Marie Taylor here-Erin has given me permission to hack her blog to give you some very, very exciting news. Erin's water broke unexpectedly yesterday (despite the fact that she did not have everything done on her list ;) and she had the baby!

Ryan Michael Sweeney
6 lbs. 12 ounces
19 inches

I am SURE she will have tons of pictures for you soon but as I can't leave without leaving you one (showing just how excited I am) Yup-that's what friends are for. CONGRATULATIONS Sweeney family!!

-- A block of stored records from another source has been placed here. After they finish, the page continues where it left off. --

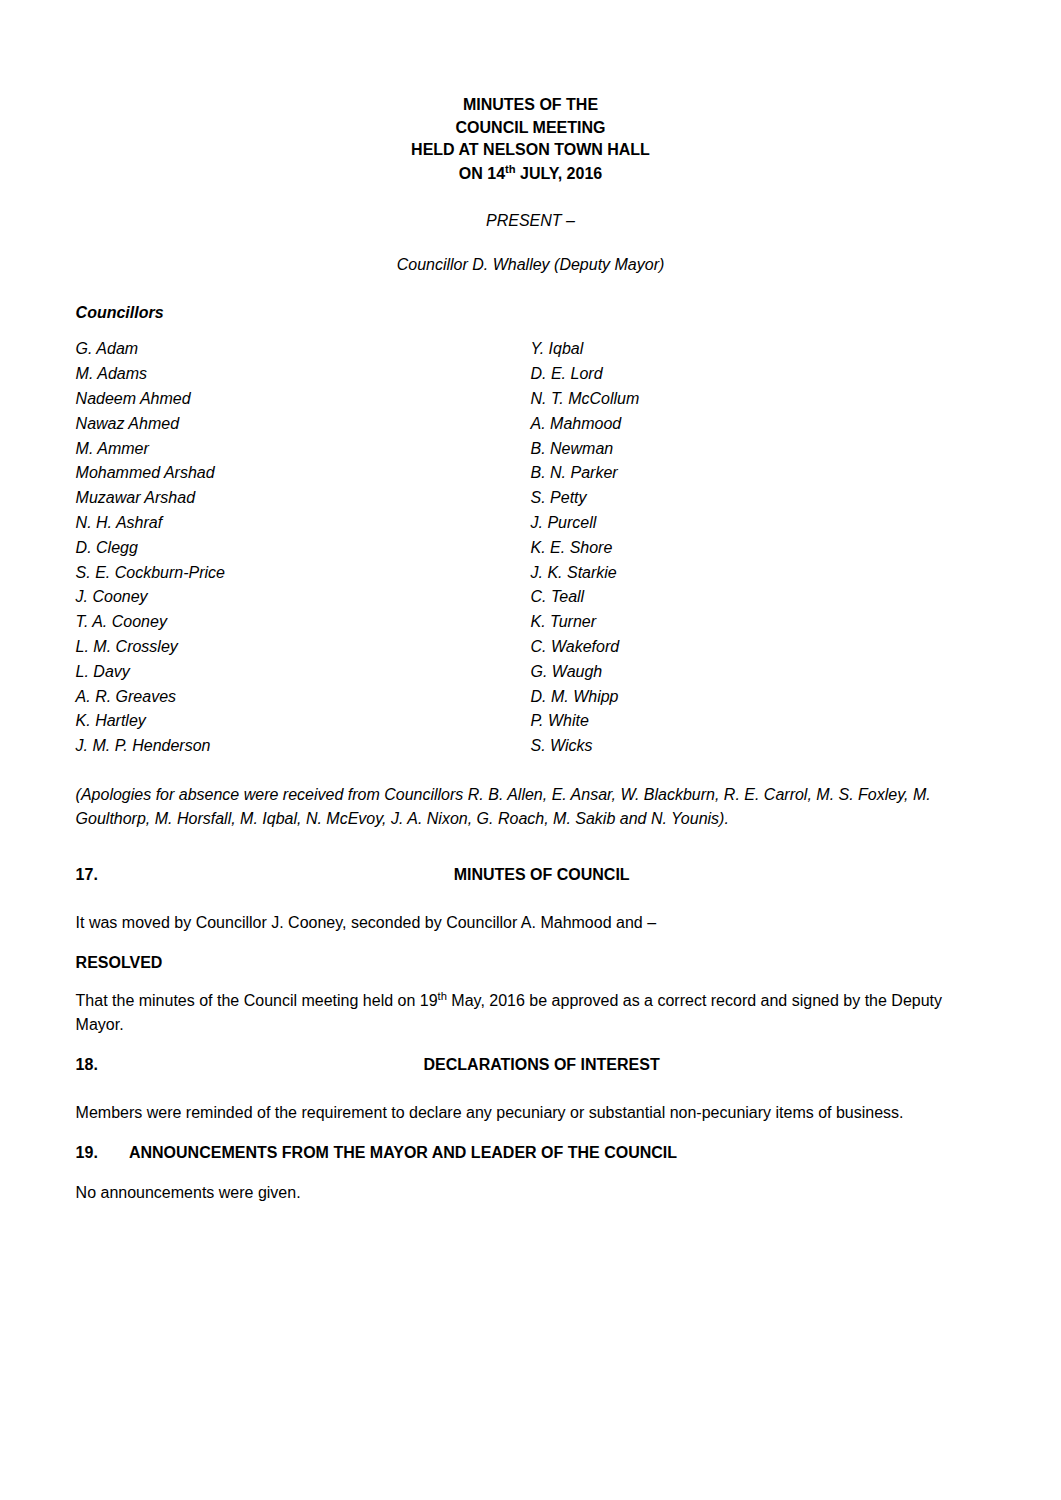MINUTES OF THE
COUNCIL MEETING
HELD AT NELSON TOWN HALL
ON 14th JULY, 2016
PRESENT –
Councillor D. Whalley (Deputy Mayor)
Councillors
| G. Adam | Y. Iqbal |
| M. Adams | D. E. Lord |
| Nadeem Ahmed | N. T. McCollum |
| Nawaz Ahmed | A. Mahmood |
| M. Ammer | B. Newman |
| Mohammed Arshad | B. N. Parker |
| Muzawar Arshad | S. Petty |
| N. H. Ashraf | J. Purcell |
| D. Clegg | K. E. Shore |
| S. E. Cockburn-Price | J. K. Starkie |
| J. Cooney | C. Teall |
| T. A. Cooney | K. Turner |
| L. M. Crossley | C. Wakeford |
| L. Davy | G. Waugh |
| A. R. Greaves | D. M. Whipp |
| K. Hartley | P. White |
| J. M. P. Henderson | S. Wicks |
(Apologies for absence were received from Councillors R. B. Allen, E. Ansar, W. Blackburn, R. E. Carrol, M. S. Foxley, M. Goulthorp, M. Horsfall, M. Iqbal, N. McEvoy, J. A. Nixon, G. Roach, M. Sakib and N. Younis).
17.
MINUTES OF COUNCIL
It was moved by Councillor J. Cooney, seconded by Councillor A. Mahmood and –
RESOLVED
That the minutes of the Council meeting held on 19th May, 2016 be approved as a correct record and signed by the Deputy Mayor.
18.
DECLARATIONS OF INTEREST
Members were reminded of the requirement to declare any pecuniary or substantial non-pecuniary items of business.
19. ANNOUNCEMENTS FROM THE MAYOR AND LEADER OF THE COUNCIL
No announcements were given.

Tuesday, September 07, 2010

37 Weeks

37 weeks along = 20 days to go until the boy is here. I'm so ready for September 28th and the c-section. Everything is pretty much ready for the boy to arrive, meaning all I've got is one more load of his clothes to wash and the valance to hang when it arrives. Therefore were he to arrive early, I wouldn't panic. Well, I wouldn't panic that we weren't ready. I would be panicking because I do not want to go in to labor, thankyouverymuch. I want to go to the hospital at 5:30 on a Tuesday, sit in a bed for two hours, then get up and walk in to the operating room and magically have a baby a few minutes later. The going in to labor thing would be an entirely new experience, and one I'm good with never having experienced at this point!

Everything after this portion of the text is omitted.